In challenging circumstances, the NHS is performing extremely well. Front-line staff are making heroic efforts to control costs as they cope with the pressures of an ageing population and when 1 million more people are using A and E every year than at the time of the last election.

The Opposition run down NHS performance, but the reality is a service delivering more than it ever did on their watch: 400,000 more operations every year than under Labour; the number of people waiting more than a year for an operation down from over 18,000 in May 2010, to just 665 at the end of February; MRSA infections halved; mixed-sex accommodation nearly abolished; dementia diagnosis rates going up; and more than 28,000 people receiving life-saving drugs from the cancer drugs fund that Labour refused to set up. As we debate health, care and support today, I take the opportunity to commend and thank all the dedicated professionals who work extraordinary hours, day in, day out, for their part in making this happen.

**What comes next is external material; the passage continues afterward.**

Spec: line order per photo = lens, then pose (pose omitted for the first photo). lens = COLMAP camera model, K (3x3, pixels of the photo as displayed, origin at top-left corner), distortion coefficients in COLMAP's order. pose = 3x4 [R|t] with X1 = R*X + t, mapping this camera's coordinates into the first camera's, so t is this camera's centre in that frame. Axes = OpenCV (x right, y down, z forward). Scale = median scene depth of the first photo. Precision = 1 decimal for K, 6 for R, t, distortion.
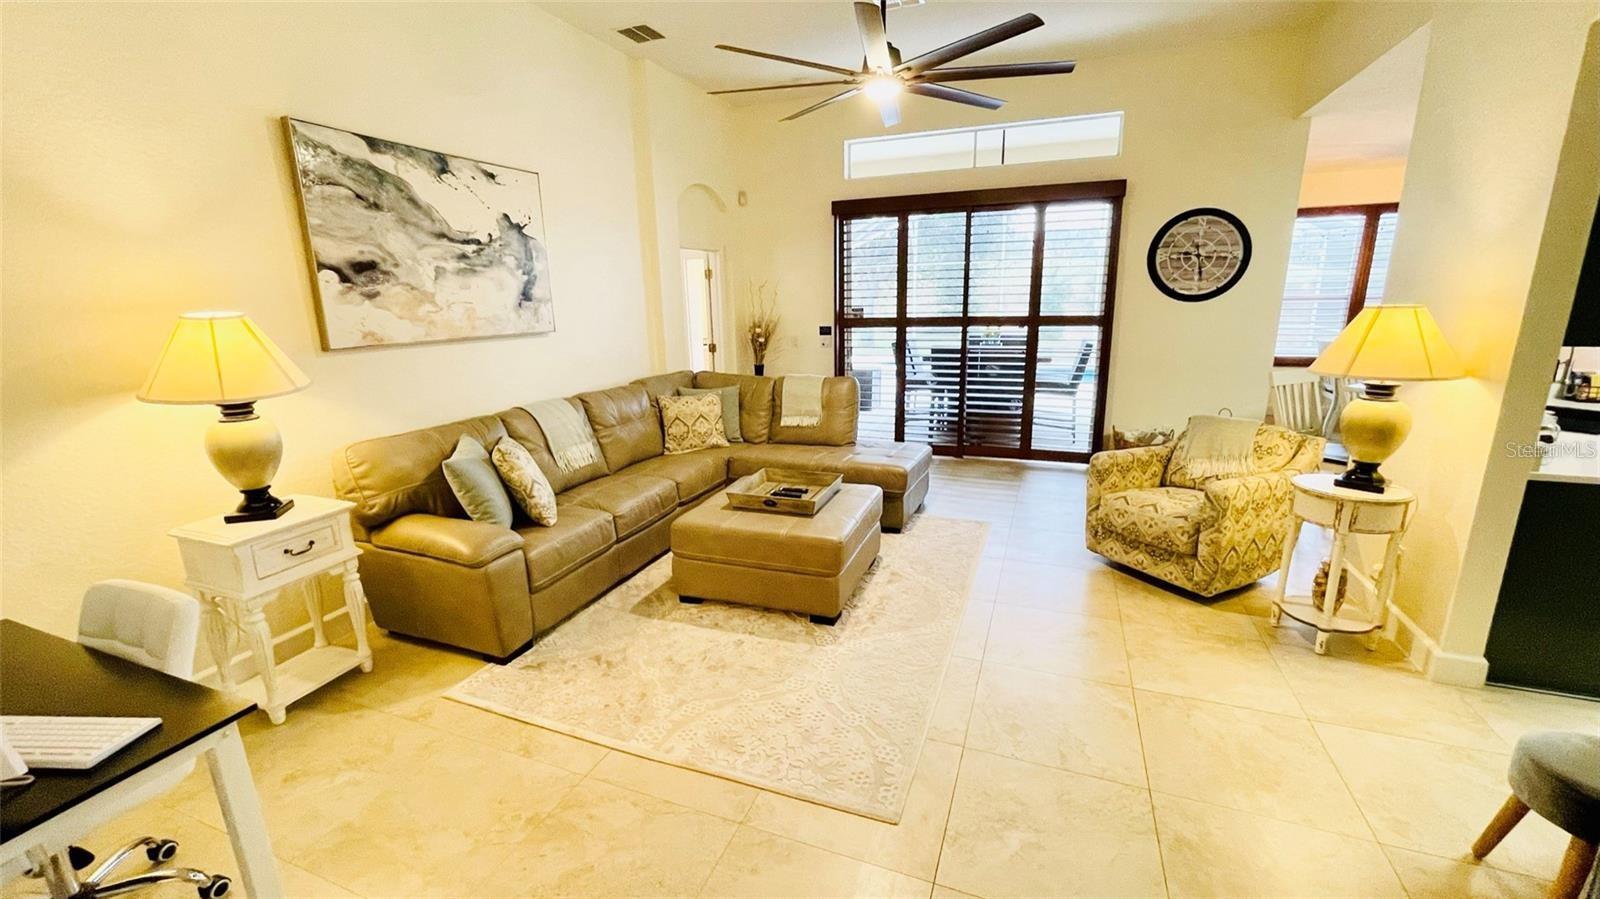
lens RADIAL K [[647.6, 0, 796.2], [0, 647.6, 451.4], [0, 0, 1]] dist [-0.002215, -0.000044]
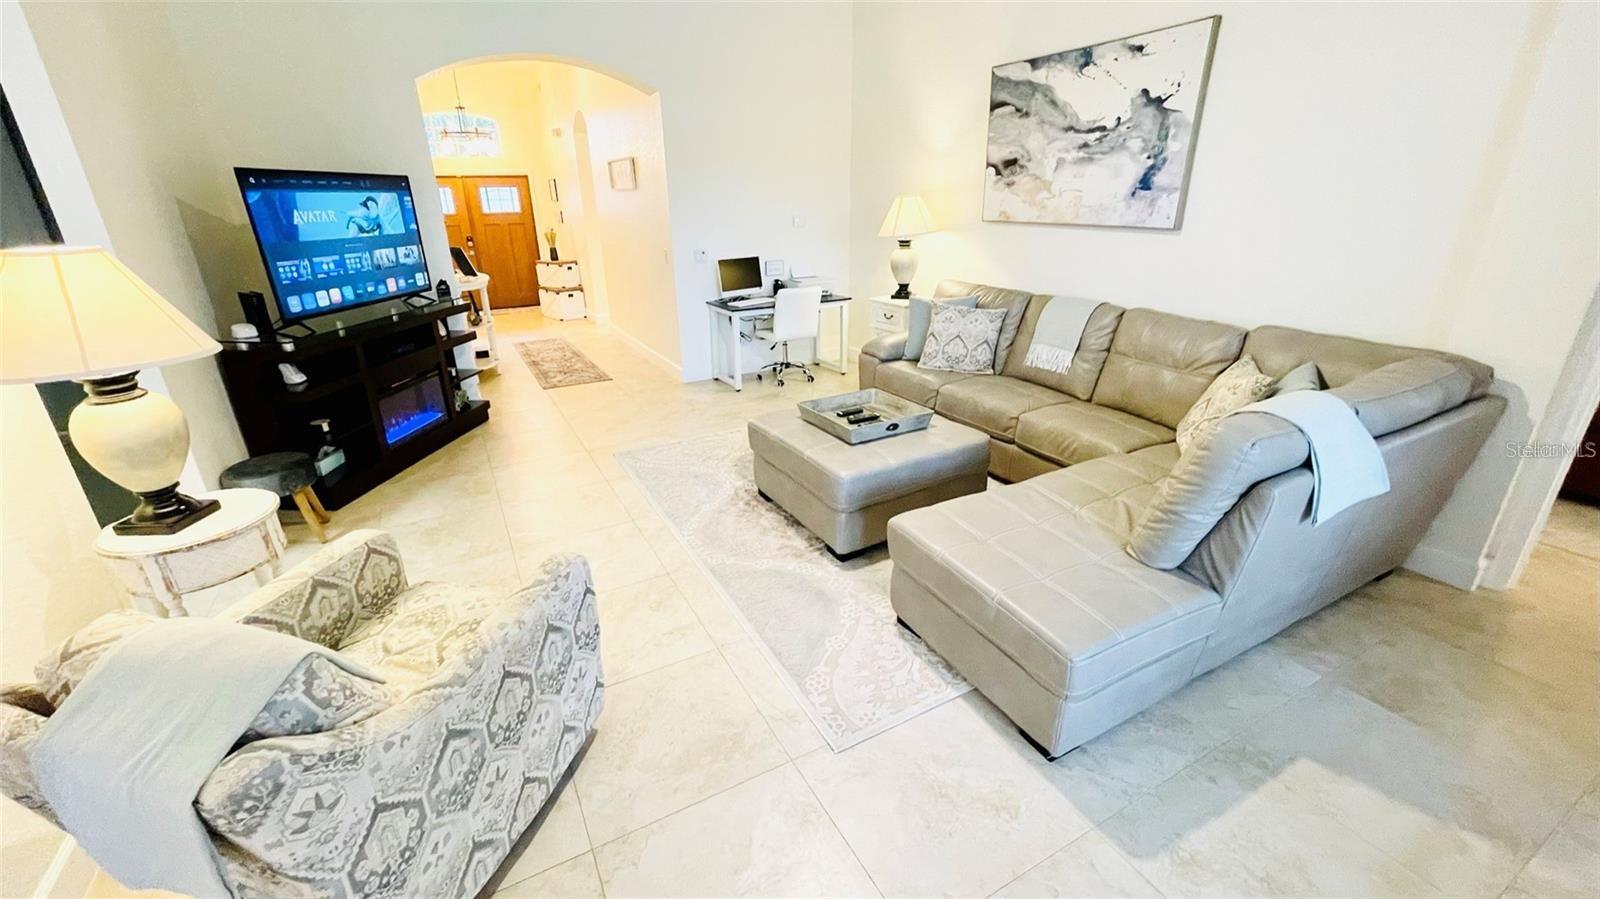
lens RADIAL K [[647.6, 0, 796.2], [0, 647.6, 451.4], [0, 0, 1]] dist [-0.002215, -0.000044]
pose [[-0.641134, 0.313210, -0.700604, 0.731987], [-0.153927, 0.841888, 0.517234, -0.368250], [0.751833, 0.439459, -0.491552, 1.440028]]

If we are to prepare for the future, however, we need to do more. In our generation, the number of over-85s will double, the number of people with dementia will pass the 1 million mark, and 3 million people will have not one, not two, but three chronic conditions to cope with, on top of the other pressures of old age. We must be there for each and every one of them—the founding values of the NHS would accept nothing less—and to do so we must be able to answer three big questions: how can we be certain that people receive compassionate care even when they are not able to speak for themselves; how can we deliver joined-up care to people who use the NHS and social care system on a regular basis; and how can we ensure that sustainable funding is in place for care and support?